▶ [TAREFA A] Reproduza do editorial o trecho que começa em "Durante os dois" e segue até "outros numa bateira.".
▶ [TAREFA B]
Responda, com base no editorial sobre a pandemia e a crise:
(i) Durante quantos anos de pandemia se usou a expressão "estamos todos no mesmo barco"?
(ii) Que máscaras de proteção são apontadas como as mais seguras?
(iii) Que guerra é referida como tendo potenciado a crise?
▶ [TAREFA C] Dê seguimento ao editorial sobre a pandemia, a crise e a metáfora do "mesmo barco", a partir do ponto em que termina.
======== EXCERTO SELECIONADO ========
EDITORIAL

Voltamos todos ao mesmo barco?

Durante os dois anos de pandemia – que, na verdade, ainda não acabou, apesar de nós já falarmos dela no passado –, usou-se várias vezes a expressão “estamos todos no mesmo barco”. Significava a dita cuja que a covid-19 não escolhia estratos sociais, crenças ou sexos: podia atingir qualquer um com a mesma intensidade e fazer estragos em todos, sem olhar a quem. Depois, acabámos por perceber – e também foram muitos os que brincaram com as palavras – que afinal não estávamos todos no mesmo barco, porque uns pareciam estar num iate de luxo e outros numa bateira.

A pandemia, no final das contas, acentuou drasticamente as diferenças sociais existentes. É que enfrentá-la no conforto de uma moradia, em frente a um computador topo de gama, com a possibilidade de sair à rua munido de diferentes frascos de álcool gel e com máscaras de proteção FFP2 (as mais seguras, dizia-se) parece-me bastante diferente de a enfrentar numas modestas quatro paredes cheias de humidade no teto, sem equipamentos eletrónicos modernos para os filhos acompanharem as aulas e a utilizar um pedaço de pano velho a simular uma máscara. Mas adiante.

Agora, deparamo-nos com outra nova realidade. Estamos em crise, mais do que instalada, potenciada pela guerra na Ucrânia (mesmo quando não temos bem a certeza se é a guerra a culpada de tudo). Os preços dos bens alimentares aumentaram, assim como os do gás, do gasóleo e da eletricidade. E fui buscar a metáfora náutica utilizada na pandemia, para agora a usar também no atual contexto: estaremos todos, de novo, no mesmo barco?
======== ENTRADAS LISTADAS ========
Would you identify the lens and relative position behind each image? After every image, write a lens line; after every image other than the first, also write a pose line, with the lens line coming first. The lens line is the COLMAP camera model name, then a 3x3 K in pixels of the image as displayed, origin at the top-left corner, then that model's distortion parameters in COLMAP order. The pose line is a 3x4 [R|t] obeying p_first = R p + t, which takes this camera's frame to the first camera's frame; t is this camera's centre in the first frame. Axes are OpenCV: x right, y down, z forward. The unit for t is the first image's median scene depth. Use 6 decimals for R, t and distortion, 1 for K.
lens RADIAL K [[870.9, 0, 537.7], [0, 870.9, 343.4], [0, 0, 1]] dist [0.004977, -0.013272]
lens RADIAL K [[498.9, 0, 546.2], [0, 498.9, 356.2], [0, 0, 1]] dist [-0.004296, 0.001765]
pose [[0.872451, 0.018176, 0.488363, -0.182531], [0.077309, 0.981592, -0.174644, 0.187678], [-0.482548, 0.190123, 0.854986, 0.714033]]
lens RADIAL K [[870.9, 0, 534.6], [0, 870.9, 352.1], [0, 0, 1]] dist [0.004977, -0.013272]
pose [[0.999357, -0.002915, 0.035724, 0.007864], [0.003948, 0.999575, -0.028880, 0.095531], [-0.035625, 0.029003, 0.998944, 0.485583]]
========
▶ [RESPOSTA A]
Durante os dois anos de pandemia – que, na verdade, ainda não acabou, apesar de nós já falarmos dela no passado –, usou-se várias vezes a expressão “estamos todos no mesmo barco”. Significava a dita cuja que a covid-19 não escolhia estratos sociais, crenças ou sexos: podia atingir qualquer um com a mesma intensidade e fazer estragos em todos, sem olhar a quem. Depois, acabámos por perceber – e também foram muitos os que brincaram com as palavras – que afinal não estávamos todos no mesmo barco, porque uns pareciam estar num iate de luxo e outros numa bateira.

▶ [RESPOSTA B]
(i) Dois anos.
(ii) As máscaras FFP2.
(iii) A guerra na Ucrânia.

▶ [RESPOSTA C]
As famílias portuguesas estão, outra vez, com o nó da gravata cada vez a ficar mais apertado. Há câmaras municipais que se queixam de não estar a conseguir suportar os custos, tendo algumas já fechado equipamentos públicos, para poupar nas faturas da luz e do gás. E as instituições de solidariedade estão a tentar fazer o mesmo que faziam com mais custos e, logo, menos dinheiro (que já anteriormente não abundava). Vejam-se as queixas do presidente da União das Misericórdias Portuguesas, nesta edição do Eco de Vagos.

Nisto, entra o Governo, que vem (e bem) ajudar os portugueses, com um apoio extraordinário pago às famílias e um suplemento de meia pensão aos pensionistas. Só que me parece que, se calhar, se enganou com a história dos barcos e não percebeu a diferença dos iates de luxo para as bateiras.

Com as regras criadas, um pensionista que tenha 300 euros de reforma, recebeu mais meia pensão, em outubro. Logo, 450 euros. E a um que receba 4900 foram-lhe transferidos 7350 euros. Logo aí, entramos em campos diferentes da construção naval.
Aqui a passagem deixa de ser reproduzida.